6- I had heard a lot about The Witch.  It quite bowled me over. First of all, it is stunning looking and the atmospherics of the wilderness in early Colonial America.  Isolation is always a successful trope in horror films, but this combines the isolation with a smug and crippling religiosity and this makes for fantastic horror.  The end is one of the most discussion-worthy conclusions to a film I have seen in years.   I think it is brilliant, many commentators say it is a cop-out.  They’re wrong.  Let’s discuss.

7- It wouldn’t be Halloween without watching Carnival of Souls and Horror Hotel. I look forward to them each year the way other less fortunate people look forward to It’s A Wonderful Life.


The Last Ten Films I’ve Seen

  1. A Separation (Asghar Farhad)
  2. Rebecca (Alfred Hitchcock)
  3. Nostalghia (Andrei Tarkovsky)
  4. Varieté (Ewald André Dupont)
  5. The Living Skeleton (Hiroshi Matsuno)
  6. Walpurgis Night (Gustaf Edgren)
  7. Swing Shift (Jonathan Demme)
  8. Meantime (Mike Leigh)
  9. Flunky, Work Hard (Mikio Naruse)
  10. A Scandal in Paris (Douglas Sirk)


1- One of the great benefits of having the Criterion Channel is that it has opened up various national cinemas that I never really knew. The cinema of Iran is a case in point. I had only seen The Taste of Cherry by Abbas Kiarostami.  I found it quite austere and was deterred from seeing other Iranian films for an unforgivably long time.   I have watched many more Kiarostami films and I revere him.  Panahi also is amazing.  I had heard about A Separation when it won the Best Foreign Film Oscar.
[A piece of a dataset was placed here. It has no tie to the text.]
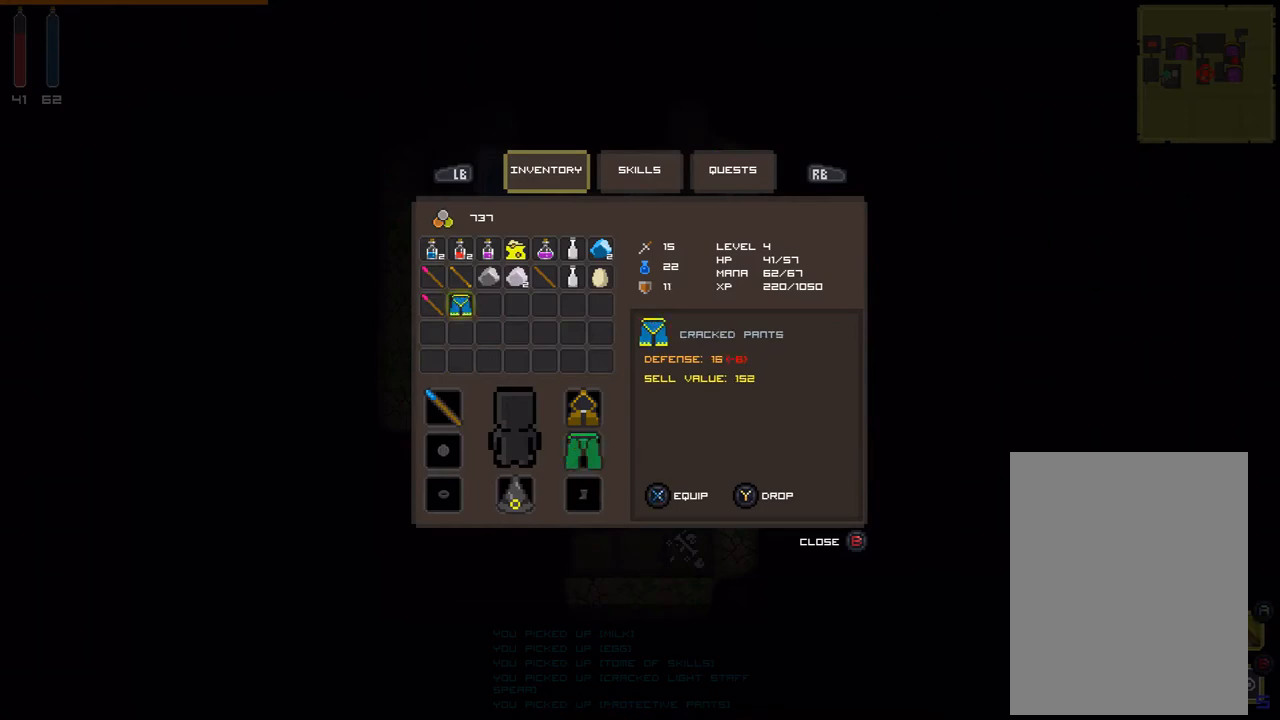
{"buttons": [], "events": []}
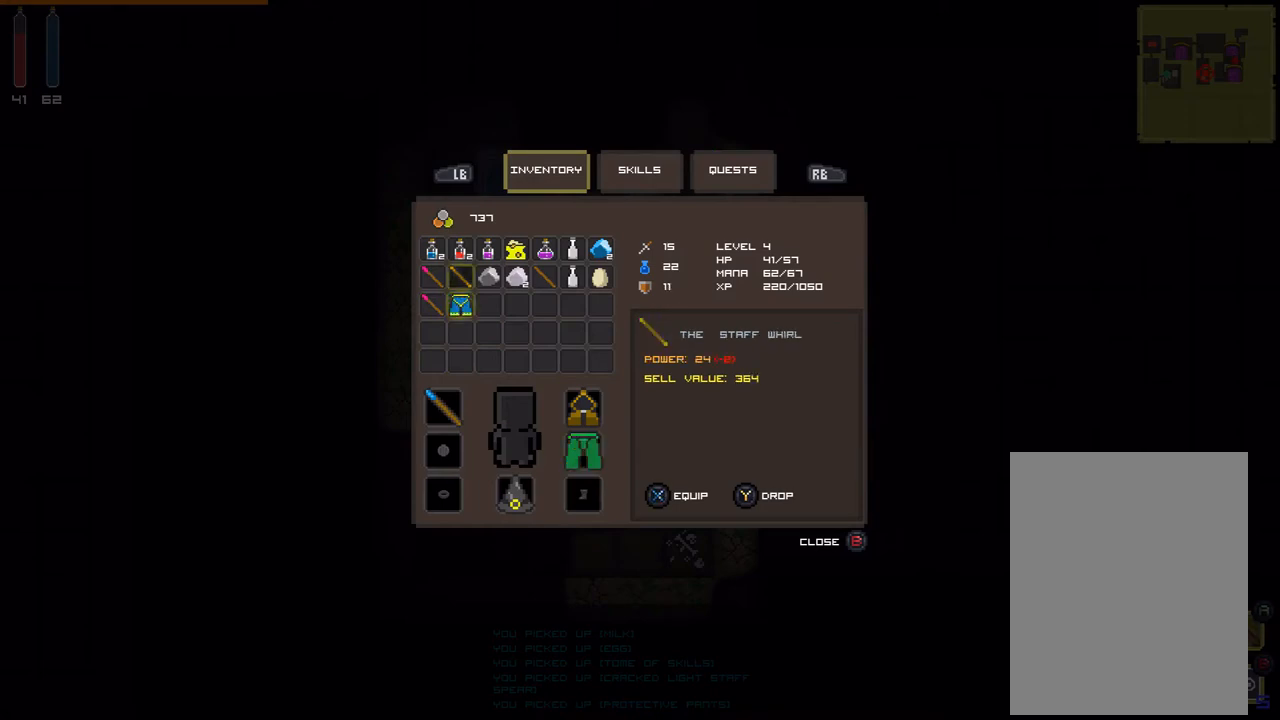
{"buttons": [], "events": []}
What a splendidly rich, nuances film that observes relationship dynamics, class distinctions and religious differences. Superbly moving, with an end that kind of took my breath away.

2- Hitchcock is regarded as the auteur par excellence. But not for Rebecca.  Here I would have to say the auteurs are David O. Selznick as well as the MGM tradition of quality.  Hitchcock was loaned out to MGM for his first American picture and it has Selznick all over it. The novel was an enormous success, just as Gone With The Wind was.  Selznick gives this production  the same lavish and slavish treatment he gave to GWTW. It doesn’t make for a bad movie, but it doesn’t make for a great Hitchcock movie. We would have to wait for  Shadow of A Doubt for that.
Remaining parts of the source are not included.